At one point, towards the end, she asked me how the adult me feels about sexual attraction. I tried to answer, tried to let down the walls. It felt like she had a plan, like she was going somewhere with this. I couldn’t. She said she thinks the disgust and confusion and everything else is the little girl part of me. Thinking about it, I feel like the little girl is the part in charge of sex stuff; or, at least she’s in charge of how I feel about sexual attraction and sexual stuff. I don’t know. I don’t think there is an adult part of me for those things. Maybe I got stunted and never continued developing normal. Maybe I was just an over sexed little girl, who seduced a teenage boy. Because I’m screwed up, gross, evil. I don’t know. But I said none of those things.
I didn’t tell her how I sat in the closet with a bottle of pills, or how my cutting is out of control the last few days. I didn’t tell her how I have screwed up the no eating rule, and stuffed my face and vomited it back up more times than I care to count lately, or how the few times I have stuffed my face and been unable to throw up and the panic and terror I felt. I didn’t tell her I felt disconnected after her email, like she didn’t get it. I didn’t tell her how incredibly alone I feel; more so now because I have seen and felt what not alone is like. I think being alone was safer, better. No one hurts you that way. It sucks knowing how bad alone really is. I didn’t tell her how numb and overwhelmed by emotions and feelings and memories I am all at the same time, even though that is such a paradox I can’t seem to understand it.

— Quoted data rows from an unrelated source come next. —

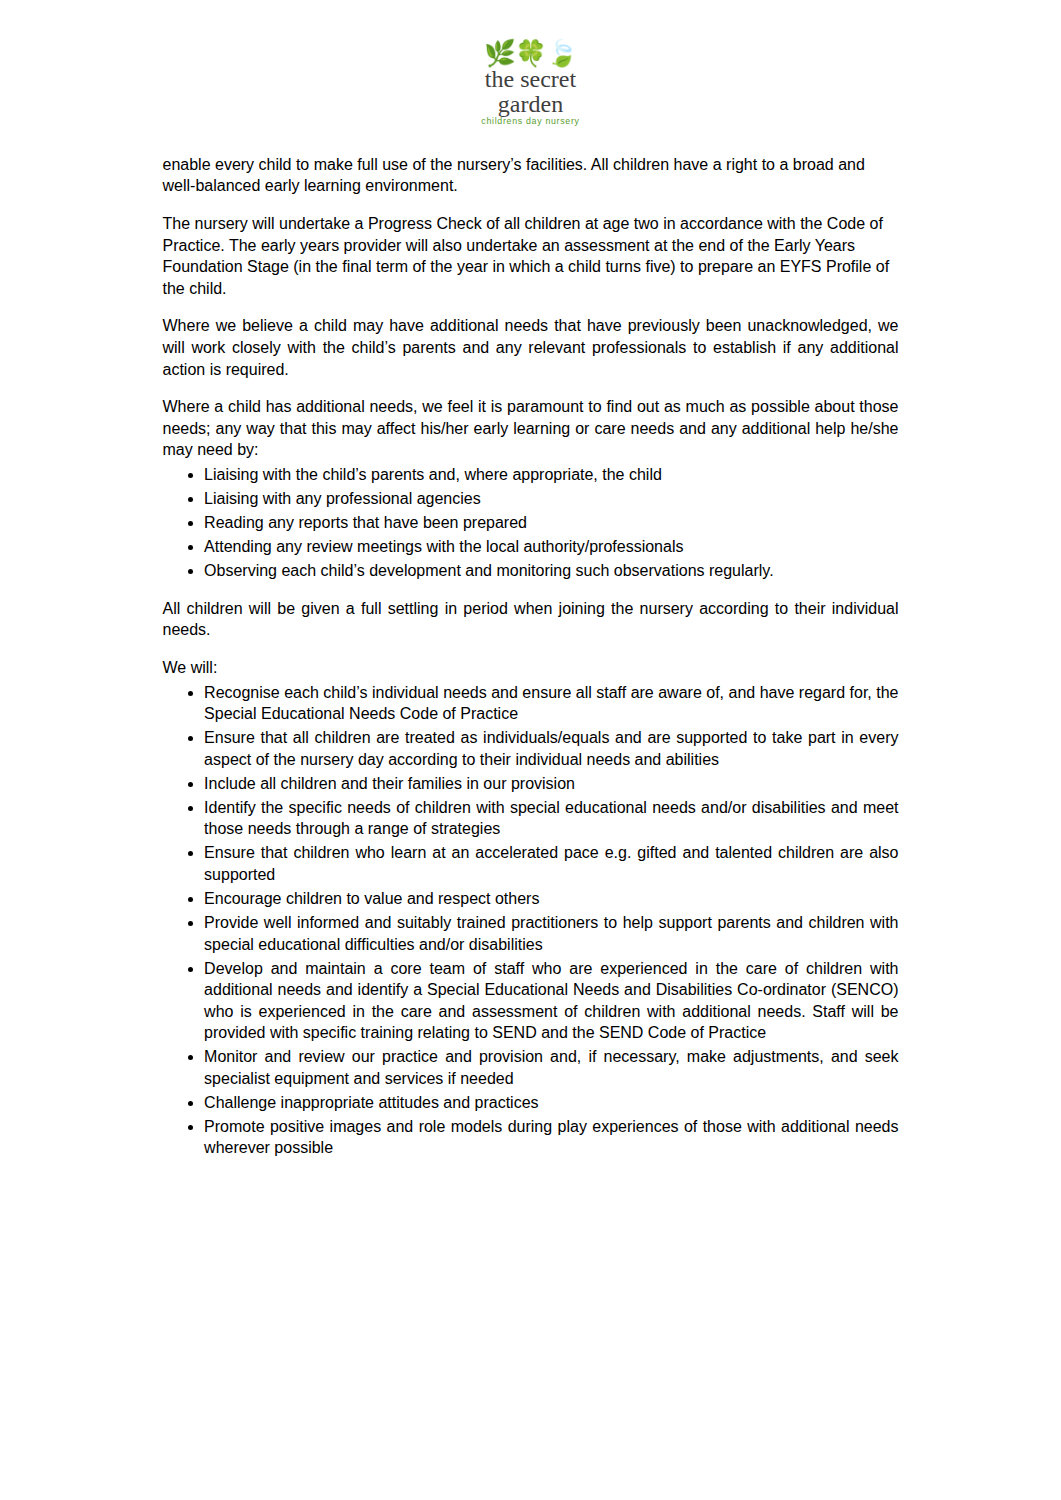🌿🍀🍃
the secret
garden
childrens day nursery
enable every child to make full use of the nursery’s facilities. All children have a right to a broad and well-balanced early learning environment.
The nursery will undertake a Progress Check of all children at age two in accordance with the Code of Practice. The early years provider will also undertake an assessment at the end of the Early Years Foundation Stage (in the final term of the year in which a child turns five) to prepare an EYFS Profile of the child.
Where we believe a child may have additional needs that have previously been unacknowledged, we will work closely with the child’s parents and any relevant professionals to establish if any additional action is required.
Where a child has additional needs, we feel it is paramount to find out as much as possible about those needs; any way that this may affect his/her early learning or care needs and any additional help he/she may need by:
Liaising with the child’s parents and, where appropriate, the child
Liaising with any professional agencies
Reading any reports that have been prepared
Attending any review meetings with the local authority/professionals
Observing each child’s development and monitoring such observations regularly.
All children will be given a full settling in period when joining the nursery according to their individual needs.
We will:
Recognise each child’s individual needs and ensure all staff are aware of, and have regard for, the Special Educational Needs Code of Practice
Ensure that all children are treated as individuals/equals and are supported to take part in every aspect of the nursery day according to their individual needs and abilities
Include all children and their families in our provision
Identify the specific needs of children with special educational needs and/or disabilities and meet those needs through a range of strategies
Ensure that children who learn at an accelerated pace e.g. gifted and talented children are also supported
Encourage children to value and respect others
Provide well informed and suitably trained practitioners to help support parents and children with special educational difficulties and/or disabilities
Develop and maintain a core team of staff who are experienced in the care of children with additional needs and identify a Special Educational Needs and Disabilities Co-ordinator (SENCO) who is experienced in the care and assessment of children with additional needs. Staff will be provided with specific training relating to SEND and the SEND Code of Practice
Monitor and review our practice and provision and, if necessary, make adjustments, and seek specialist equipment and services if needed
Challenge inappropriate attitudes and practices
Promote positive images and role models during play experiences of those with additional needs wherever possible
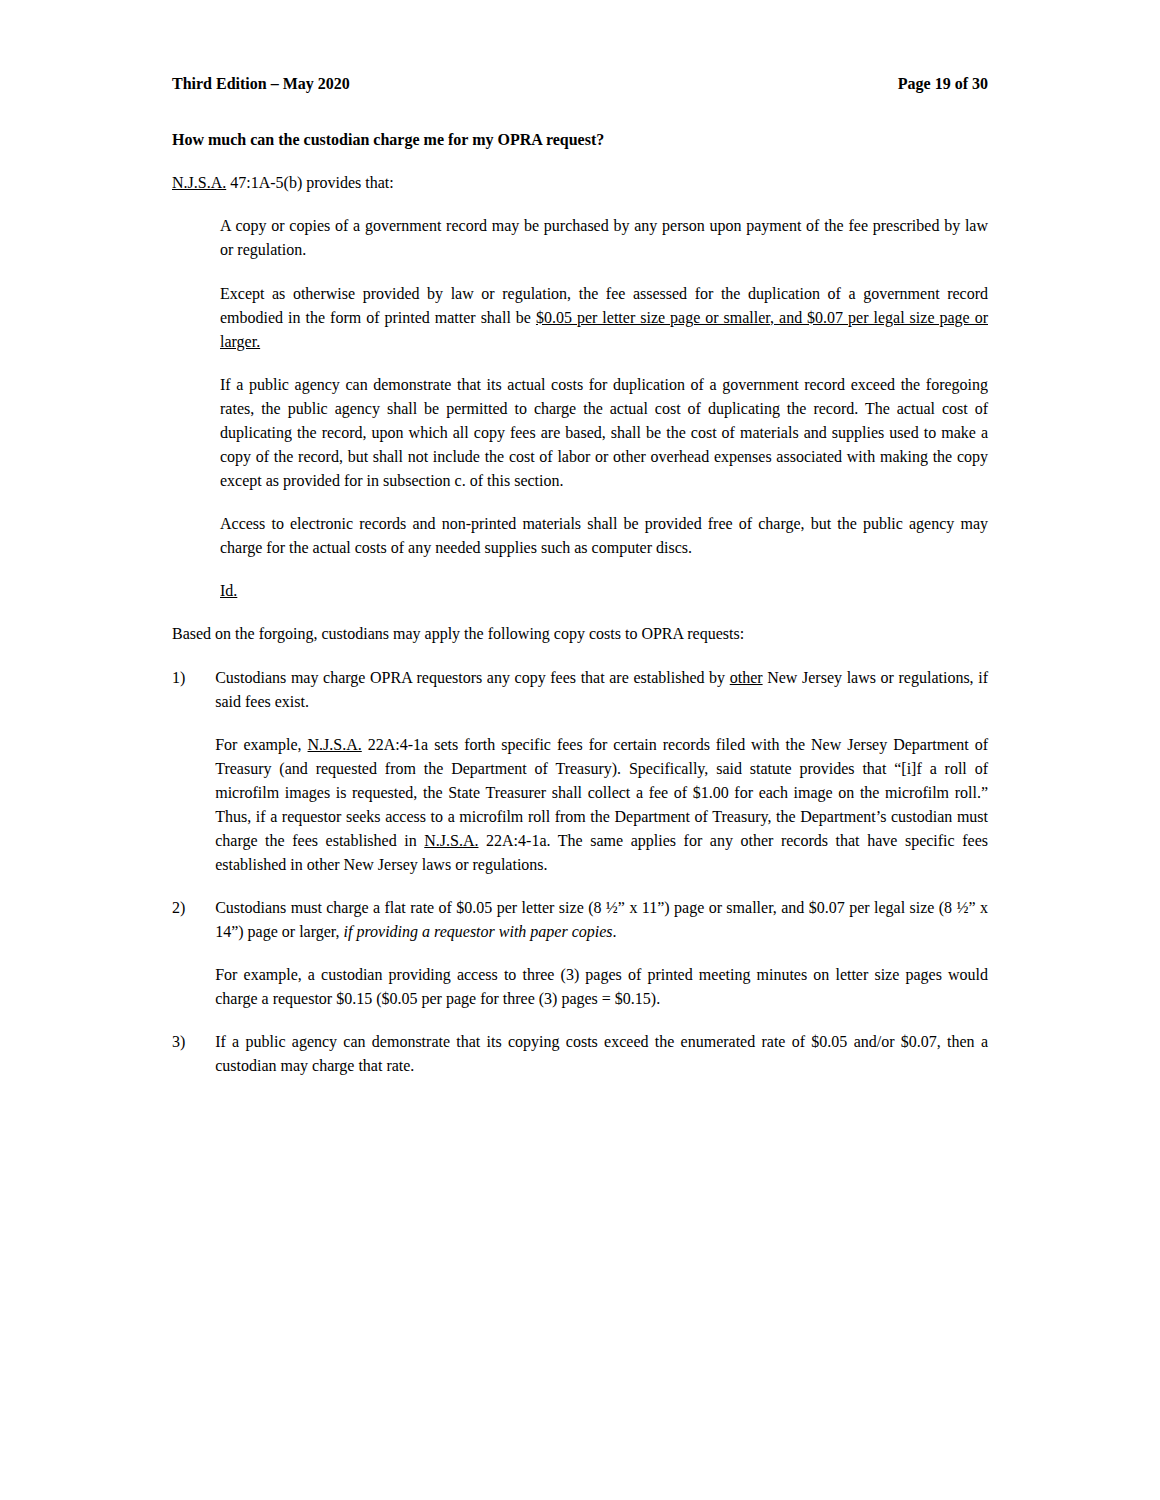Third Edition – May 2020 Page 19 of 30
How much can the custodian charge me for my OPRA request?
N.J.S.A. 47:1A-5(b) provides that:
A copy or copies of a government record may be purchased by any person upon payment of the fee prescribed by law or regulation.
Except as otherwise provided by law or regulation, the fee assessed for the duplication of a government record embodied in the form of printed matter shall be $0.05 per letter size page or smaller, and $0.07 per legal size page or larger.
If a public agency can demonstrate that its actual costs for duplication of a government record exceed the foregoing rates, the public agency shall be permitted to charge the actual cost of duplicating the record. The actual cost of duplicating the record, upon which all copy fees are based, shall be the cost of materials and supplies used to make a copy of the record, but shall not include the cost of labor or other overhead expenses associated with making the copy except as provided for in subsection c. of this section.
Access to electronic records and non-printed materials shall be provided free of charge, but the public agency may charge for the actual costs of any needed supplies such as computer discs.
Id.
Based on the forgoing, custodians may apply the following copy costs to OPRA requests:
Custodians may charge OPRA requestors any copy fees that are established by other New Jersey laws or regulations, if said fees exist.
For example, N.J.S.A. 22A:4-1a sets forth specific fees for certain records filed with the New Jersey Department of Treasury (and requested from the Department of Treasury). Specifically, said statute provides that “[i]f a roll of microfilm images is requested, the State Treasurer shall collect a fee of $1.00 for each image on the microfilm roll.” Thus, if a requestor seeks access to a microfilm roll from the Department of Treasury, the Department’s custodian must charge the fees established in N.J.S.A. 22A:4-1a. The same applies for any other records that have specific fees established in other New Jersey laws or regulations.
Custodians must charge a flat rate of $0.05 per letter size (8 ½” x 11”) page or smaller, and $0.07 per legal size (8 ½” x 14”) page or larger, if providing a requestor with paper copies.
For example, a custodian providing access to three (3) pages of printed meeting minutes on letter size pages would charge a requestor $0.15 ($0.05 per page for three (3) pages = $0.15).
If a public agency can demonstrate that its copying costs exceed the enumerated rate of $0.05 and/or $0.07, then a custodian may charge that rate.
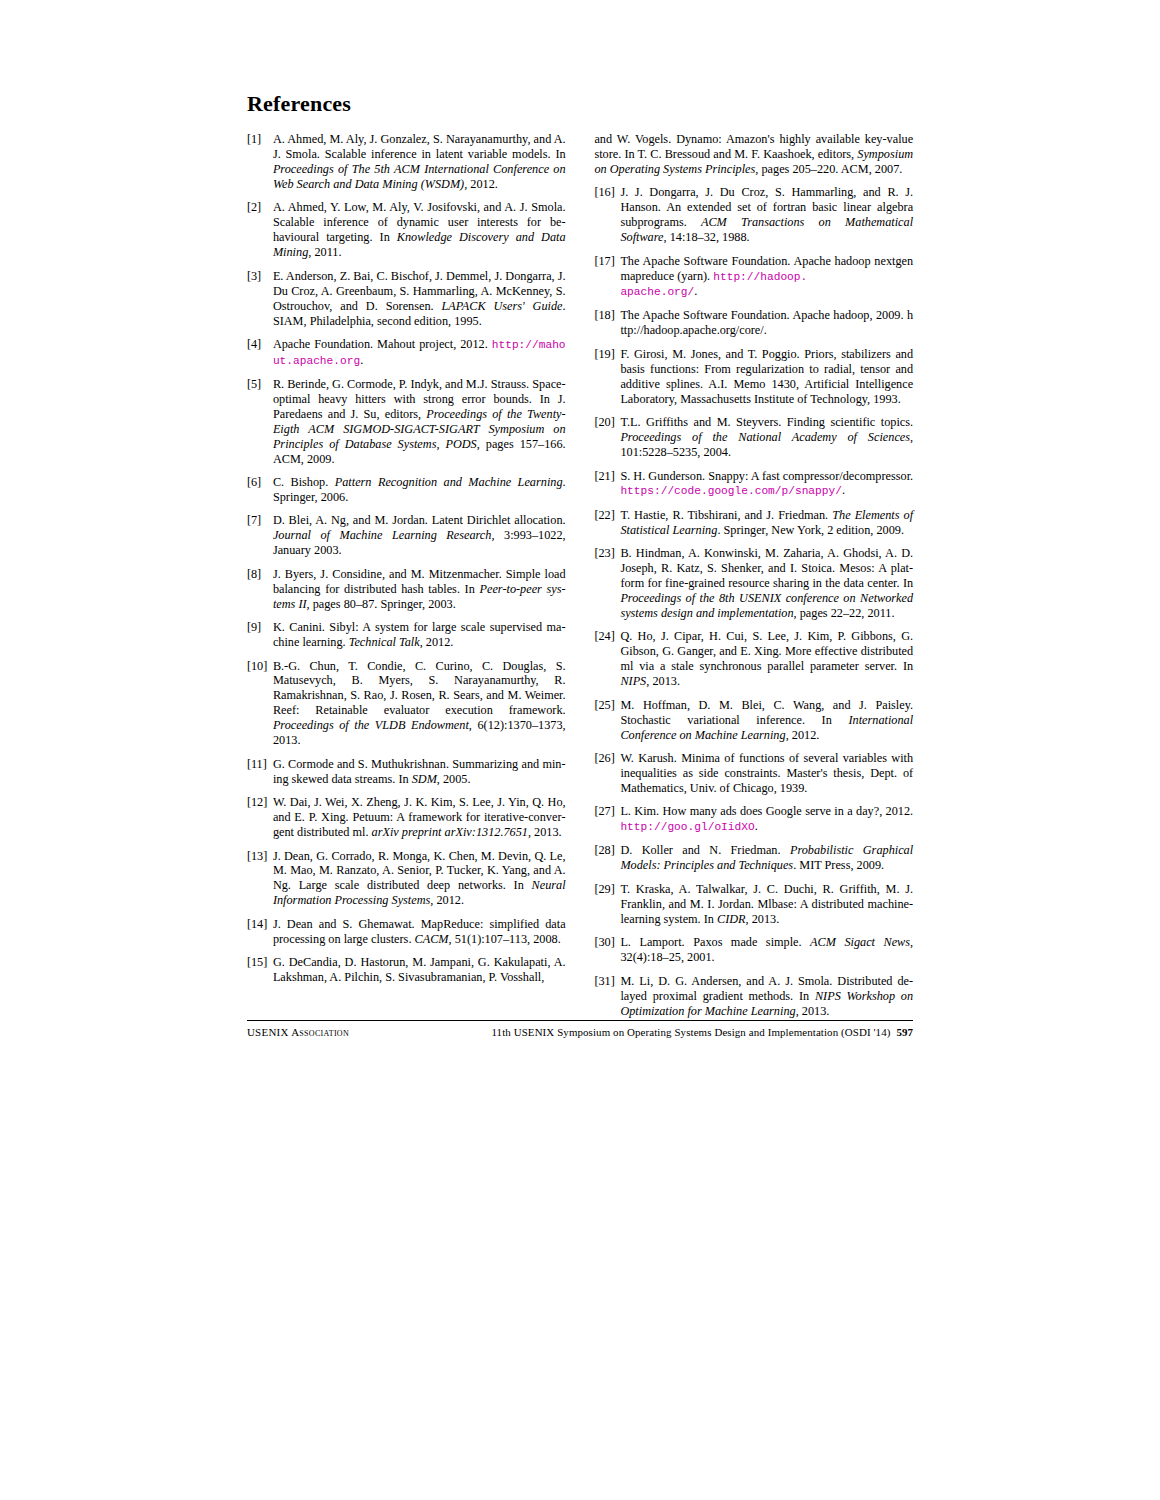References
[1] A. Ahmed, M. Aly, J. Gonzalez, S. Narayanamurthy, and A. J. Smola. Scalable inference in latent variable models. In Proceedings of The 5th ACM International Conference on Web Search and Data Mining (WSDM), 2012.
[2] A. Ahmed, Y. Low, M. Aly, V. Josifovski, and A. J. Smola. Scalable inference of dynamic user interests for behavioural targeting. In Knowledge Discovery and Data Mining, 2011.
[3] E. Anderson, Z. Bai, C. Bischof, J. Demmel, J. Dongarra, J. Du Croz, A. Greenbaum, S. Hammarling, A. McKenney, S. Ostrouchov, and D. Sorensen. LAPACK Users' Guide. SIAM, Philadelphia, second edition, 1995.
[4] Apache Foundation. Mahout project, 2012. http://ma­hout.apache.org.
[5] R. Berinde, G. Cormode, P. Indyk, and M.J. Strauss. Space-optimal heavy hitters with strong error bounds. In J. Paredaens and J. Su, editors, Proceedings of the Twenty-Eigth ACM SIGMOD-SIGACT-SIGART Symposium on Principles of Database Systems, PODS, pages 157–166. ACM, 2009.
[6] C. Bishop. Pattern Recognition and Machine Learning. Springer, 2006.
[7] D. Blei, A. Ng, and M. Jordan. Latent Dirichlet allocation. Journal of Machine Learning Research, 3:993–1022, January 2003.
[8] J. Byers, J. Considine, and M. Mitzenmacher. Simple load balancing for distributed hash tables. In Peer-to-peer systems II, pages 80–87. Springer, 2003.
[9] K. Canini. Sibyl: A system for large scale supervised machine learning. Technical Talk, 2012.
[10] B.-G. Chun, T. Condie, C. Curino, C. Douglas, S. Matusevych, B. Myers, S. Narayanamurthy, R. Ramakrishnan, S. Rao, J. Rosen, R. Sears, and M. Weimer. Reef: Retainable evaluator execution framework. Proceedings of the VLDB Endowment, 6(12):1370–1373, 2013.
[11] G. Cormode and S. Muthukrishnan. Summarizing and mining skewed data streams. In SDM, 2005.
[12] W. Dai, J. Wei, X. Zheng, J. K. Kim, S. Lee, J. Yin, Q. Ho, and E. P. Xing. Petuum: A framework for iterative-convergent distributed ml. arXiv preprint arXiv:1312.7651, 2013.
[13] J. Dean, G. Corrado, R. Monga, K. Chen, M. Devin, Q. Le, M. Mao, M. Ranzato, A. Senior, P. Tucker, K. Yang, and A. Ng. Large scale distributed deep networks. In Neural Information Processing Systems, 2012.
[14] J. Dean and S. Ghemawat. MapReduce: simplified data processing on large clusters. CACM, 51(1):107–113, 2008.
[15] G. DeCandia, D. Hastorun, M. Jampani, G. Kakulapati, A. Lakshman, A. Pilchin, S. Sivasubramanian, P. Vosshall,
and W. Vogels. Dynamo: Amazon's highly available key-value store. In T. C. Bressoud and M. F. Kaashoek, editors, Symposium on Operating Systems Principles, pages 205–220. ACM, 2007.
[16] J. J. Dongarra, J. Du Croz, S. Hammarling, and R. J. Hanson. An extended set of fortran basic linear algebra subprograms. ACM Transactions on Mathematical Software, 14:18–32, 1988.
[17] The Apache Software Foundation. Apache hadoop nextgen mapreduce (yarn). http://hadoop.
apache.org/.
[18] The Apache Software Foundation. Apache hadoop, 2009. http://hadoop.apache.org/core/.
[19] F. Girosi, M. Jones, and T. Poggio. Priors, stabilizers and basis functions: From regularization to radial, tensor and additive splines. A.I. Memo 1430, Artificial Intelligence Laboratory, Massachusetts Institute of Technology, 1993.
[20] T.L. Griffiths and M. Steyvers. Finding scientific topics. Proceedings of the National Academy of Sciences, 101:5228–5235, 2004.
[21] S. H. Gunderson. Snappy: A fast compressor/decompressor. https://code.google.com/p/snappy/.
[22] T. Hastie, R. Tibshirani, and J. Friedman. The Elements of Statistical Learning. Springer, New York, 2 edition, 2009.
[23] B. Hindman, A. Konwinski, M. Zaharia, A. Ghodsi, A. D. Joseph, R. Katz, S. Shenker, and I. Stoica. Mesos: A platform for fine-grained resource sharing in the data center. In Proceedings of the 8th USENIX conference on Networked systems design and implementation, pages 22–22, 2011.
[24] Q. Ho, J. Cipar, H. Cui, S. Lee, J. Kim, P. Gibbons, G. Gibson, G. Ganger, and E. Xing. More effective distributed ml via a stale synchronous parallel parameter server. In NIPS, 2013.
[25] M. Hoffman, D. M. Blei, C. Wang, and J. Paisley. Stochastic variational inference. In International Conference on Machine Learning, 2012.
[26] W. Karush. Minima of functions of several variables with inequalities as side constraints. Master's thesis, Dept. of Mathematics, Univ. of Chicago, 1939.
[27] L. Kim. How many ads does Google serve in a day?, 2012. http://goo.gl/oIidXO.
[28] D. Koller and N. Friedman. Probabilistic Graphical Models: Principles and Techniques. MIT Press, 2009.
[29] T. Kraska, A. Talwalkar, J. C. Duchi, R. Griffith, M. J. Franklin, and M. I. Jordan. Mlbase: A distributed machine-learning system. In CIDR, 2013.
[30] L. Lamport. Paxos made simple. ACM Sigact News, 32(4):18–25, 2001.
[31] M. Li, D. G. Andersen, and A. J. Smola. Distributed delayed proximal gradient methods. In NIPS Workshop on Optimization for Machine Learning, 2013.
USENIX Association
11th USENIX Symposium on Operating Systems Design and Implementation (OSDI '14)597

I didn’t tell her I just want to disappear, to cease to exist. I did not tell her any of that.
I did say I felt like everything was too much, that I could not do this anymore. I said that everything makes sense to her, but nothing makes sense to me. And Bea reframed it, telling me that just like Kat, she thinks I’m at a point where I need to know others in my life will provide safety and containment for me, but that I am capable of taking care of my own needs. Disconnect complete.
It feels like she’s done with me. Like I was too needy, too crazy, too broken. Like she only wants for me to be okay, to show that perfect facade I have. Like she is no different than my parents or my husband.
Everyone only wants perfect Alice. They don’t care that I’m so far down the rabbit hole I think I’m never getting out. They don’t care that I’m stuck in this hell my mind has created, or that I’m so confused and scared because I never know how I’m going to feel or act from one moment to the next. They don’t care that a single second can feel like forever when it’s his face I’m seeing in my mind, or his hands I’m feeling on my skin. They want perfect Alice. So perfect Alice they shall have.